Work order:
In the data that follows, count each line holding the string "poder"; answer with the number only.

*** Exercise inputs

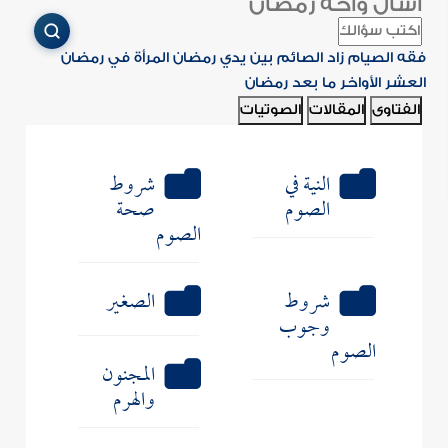
اسأل واحة رمضان
فقه الصيام
زاد الصائم
بين يدي رمضان
المرأة في رمضان
العشر الأواخر
ما بعد رمضان
الفتاوى
المقالات
الصوتيات
النية في
شروط
الصوم
صحة
الصوم
شروط
الصغير
وجوب
الصوم
المجنون
والهرم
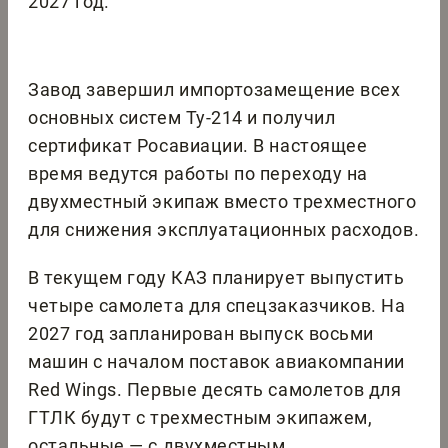
2027 год.
Завод завершил импортозамещение всех
основных систем Ту-214 и получил
сертификат Росавиации. В настоящее
время ведутся работы по переходу на
двухместный экипаж вместо трехместного
для снижения эксплуатационных расходов.
В текущем году КАЗ планирует выпустить
четыре самолета для спецзаказчиков. На
2027 год запланирован выпуск восьми
машин с началом поставок авиакомпании
Red Wings. Первые десять самолетов для
ГТЛК будут с трехместным экипажем,
остальные — с двухместным.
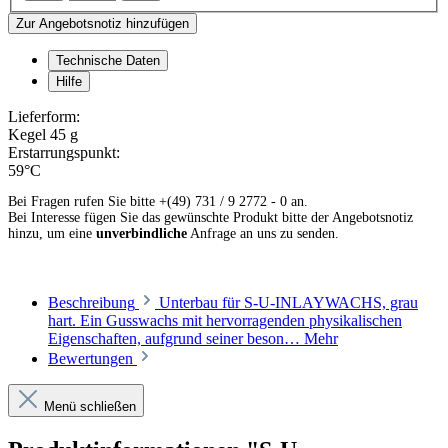
Zur Angebotsnotiz hinzufügen
Technische Daten
Hilfe
Lieferform:
Kegel 45 g
Erstarrungspunkt:
59°C
Bei Fragen rufen Sie bitte +(49) 731 / 9 2772 - 0 an.
Bei Interesse fügen Sie das gewünschte Produkt bitte der Angebotsnotiz
hinzu, um eine
unverbindliche
Anfrage an uns zu senden.
Beschreibung
Unterbau für S-U-INLAYWACHS, grau
hart. Ein Gusswachs mit hervorragenden physikalischen
Eigenschaften, aufgrund seiner beson…
Mehr
Bewertungen
Menü schließen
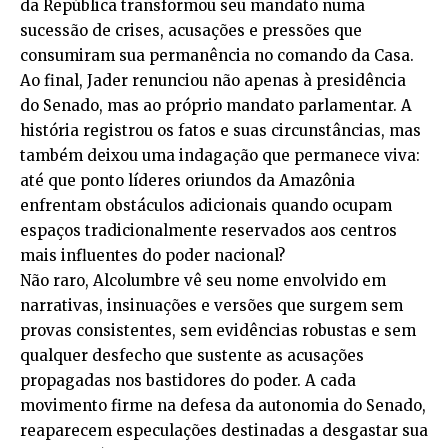
da República transformou seu mandato numa
sucessão de crises, acusações e pressões que
consumiram sua permanência no comando da Casa.
Ao final, Jader renunciou não apenas à presidência
do Senado, mas ao próprio mandato parlamentar. A
história registrou os fatos e suas circunstâncias, mas
também deixou uma indagação que permanece viva:
até que ponto líderes oriundos da Amazônia
enfrentam obstáculos adicionais quando ocupam
espaços tradicionalmente reservados aos centros
mais influentes do poder nacional?
Não raro, Alcolumbre vê seu nome envolvido em
narrativas, insinuações e versões que surgem sem
provas consistentes, sem evidências robustas e sem
qualquer desfecho que sustente as acusações
propagadas nos bastidores do poder. A cada
movimento firme na defesa da autonomia do Senado,
reaparecem especulações destinadas a desgastar sua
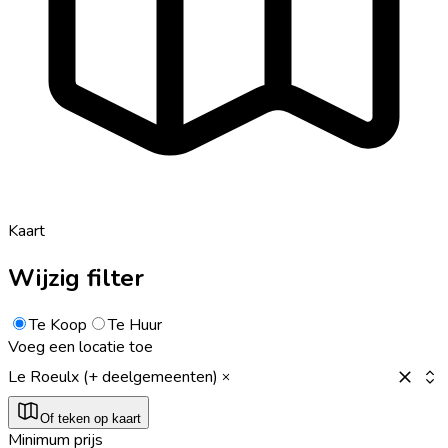
Kaart
Wijzig filter
Te Koop
Te Huur
Voeg een locatie toe
Le Roeulx (+ deelgemeenten)
Of teken op kaart
Minimum prijs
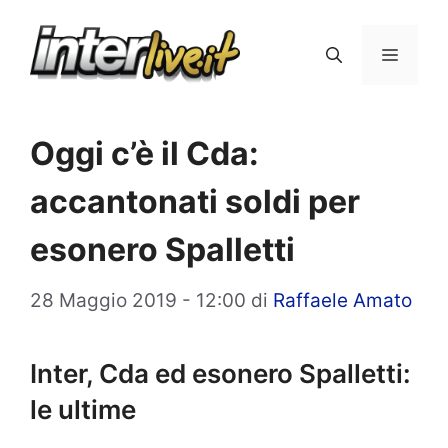
Vai
al
Menu
contenuto
Oggi c’è il Cda:
accantonati soldi per
esonero Spalletti
28 Maggio 2019 - 12:00
di
Raffaele Amato
Inter, Cda ed esonero Spalletti:
le ultime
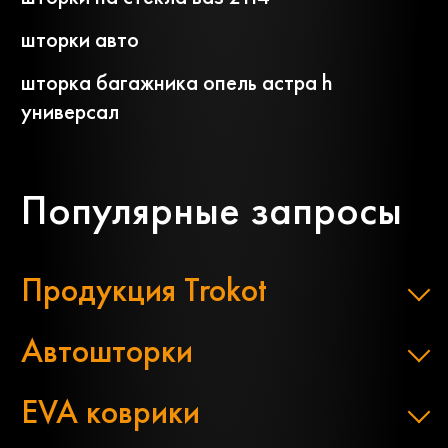
шторки авто
шторка багажника опель астра h
универсал
Популярные запросы
Продукция Trokot
Автошторки
EVA коврики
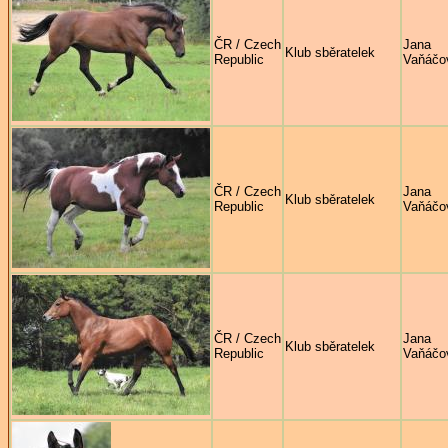
ČR / Czech
Jana
Klub sběratelek
Republic
Vaňáčo
ČR / Czech
Jana
Klub sběratelek
Republic
Vaňáčo
ČR / Czech
Jana
Klub sběratelek
Republic
Vaňáčo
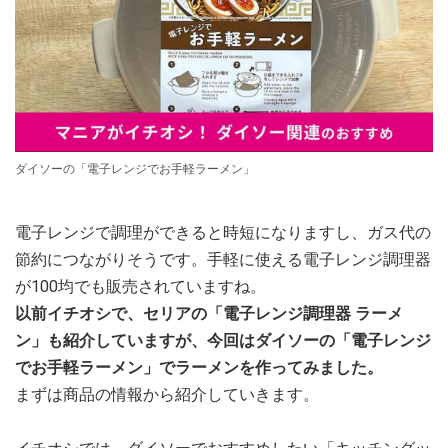
ダイソーの「電子レンジでお手軽ラーメン」
電子レンジで調理ができると時短になりますし、ガス代の
節約につながりそうです。手軽に使える電子レンジ調理器
が100均でも販売されていますね。
以前イチオシで、セリアの「電子レンジ調理器 ラーメ
ン」も紹介していますが、今回はダイソーの「電子レンジ
でお手軽ラーメン」でラーメンを作ってみました。
まずは商品の情報から紹介していきます。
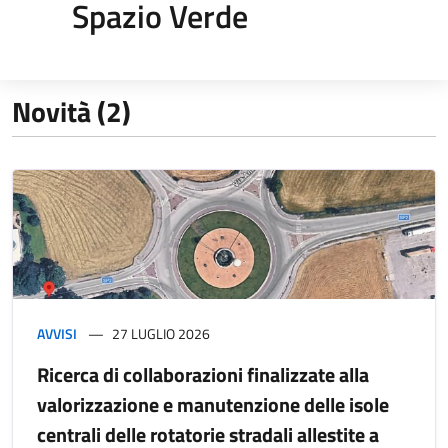
Spazio Verde
Novità (2)
AVVISI
27 LUGLIO 2026
Ricerca di collaborazioni finalizzate alla
valorizzazione e manutenzione delle isole
centrali delle rotatorie stradali allestite a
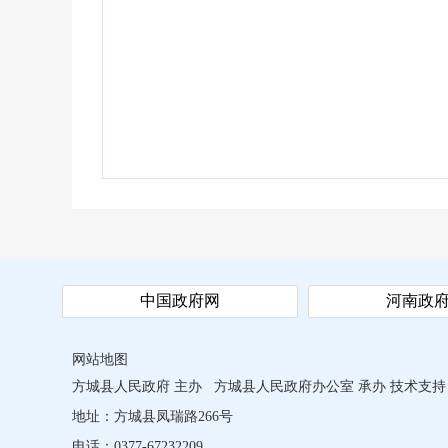
中国政府网
河南政
网站地图
方城县人民政府 主办
方城县人民政府办公室 承办
技术支持
地址：方城县凤瑞路266号
电话：0377-67232209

******

Answer below:
2